→ **What to do**: Reproduce the entries exactly, beginning with the line containing "Usages et représentations des zo" and ending with their last line, both included.

→ **Material shown**:
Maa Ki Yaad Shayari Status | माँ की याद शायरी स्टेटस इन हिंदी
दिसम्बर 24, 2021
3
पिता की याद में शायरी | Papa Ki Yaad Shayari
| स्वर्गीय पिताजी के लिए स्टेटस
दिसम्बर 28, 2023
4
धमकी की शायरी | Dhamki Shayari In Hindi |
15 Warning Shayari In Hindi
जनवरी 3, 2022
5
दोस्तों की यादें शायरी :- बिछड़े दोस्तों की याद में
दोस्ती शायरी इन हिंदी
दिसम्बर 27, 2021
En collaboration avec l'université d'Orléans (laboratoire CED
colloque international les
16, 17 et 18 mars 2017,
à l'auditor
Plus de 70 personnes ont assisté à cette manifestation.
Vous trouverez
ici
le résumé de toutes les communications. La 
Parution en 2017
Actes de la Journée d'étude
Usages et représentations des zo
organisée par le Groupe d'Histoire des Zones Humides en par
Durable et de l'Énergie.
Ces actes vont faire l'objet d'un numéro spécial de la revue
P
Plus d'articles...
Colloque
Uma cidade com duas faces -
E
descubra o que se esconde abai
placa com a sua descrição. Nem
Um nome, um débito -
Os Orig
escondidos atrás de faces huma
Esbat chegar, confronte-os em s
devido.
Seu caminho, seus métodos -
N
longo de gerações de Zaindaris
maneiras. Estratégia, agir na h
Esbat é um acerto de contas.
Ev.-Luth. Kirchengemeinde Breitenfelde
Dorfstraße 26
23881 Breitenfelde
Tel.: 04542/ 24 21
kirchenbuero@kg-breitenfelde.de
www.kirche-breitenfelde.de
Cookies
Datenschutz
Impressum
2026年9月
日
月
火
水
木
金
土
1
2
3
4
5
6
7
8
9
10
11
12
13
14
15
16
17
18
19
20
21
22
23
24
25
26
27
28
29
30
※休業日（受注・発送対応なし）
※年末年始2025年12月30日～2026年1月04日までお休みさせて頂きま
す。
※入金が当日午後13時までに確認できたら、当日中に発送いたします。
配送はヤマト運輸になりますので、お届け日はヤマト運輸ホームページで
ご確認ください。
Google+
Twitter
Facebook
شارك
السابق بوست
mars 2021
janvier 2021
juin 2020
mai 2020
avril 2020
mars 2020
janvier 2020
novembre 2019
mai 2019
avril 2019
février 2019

→ **Answer to the exercise**:
Usages et représentations des zo
organisée par le Groupe d'Histoire des Zones Humides en par
Durable et de l'Énergie.
Ces actes vont faire l'objet d'un numéro spécial de la revue
P
Plus d'articles...
Colloque
Uma cidade com duas faces -
E
descubra o que se esconde abai
placa com a sua descrição. Nem
Um nome, um débito -
Os Orig
escondidos atrás de faces huma
Esbat chegar, confronte-os em s
devido.
Seu caminho, seus métodos -
N
longo de gerações de Zaindaris
maneiras. Estratégia, agir na h
Esbat é um acerto de contas.
Ev.-Luth. Kirchengemeinde Breitenfelde
Dorfstraße 26
23881 Breitenfelde
Tel.: 04542/ 24 21
kirchenbuero@kg-breitenfelde.de
www.kirche-breitenfelde.de
Cookies
Datenschutz
Impressum
2026年9月
日
月
火
水
木
金
土
1
2
3
4
5
6
7
8
9
10
11
12
13
14
15
16
17
18
19
20
21
22
23
24
25
26
27
28
29
30
※休業日（受注・発送対応なし）
※年末年始2025年12月30日～2026年1月04日までお休みさせて頂きま
す。
※入金が当日午後13時までに確認できたら、当日中に発送いたします。
配送はヤマト運輸になりますので、お届け日はヤマト運輸ホームページで
ご確認ください。
Google+
Twitter
Facebook
شارك
السابق بوست
mars 2021
janvier 2021
juin 2020
mai 2020
avril 2020
mars 2020
janvier 2020
novembre 2019
mai 2019
avril 2019
février 2019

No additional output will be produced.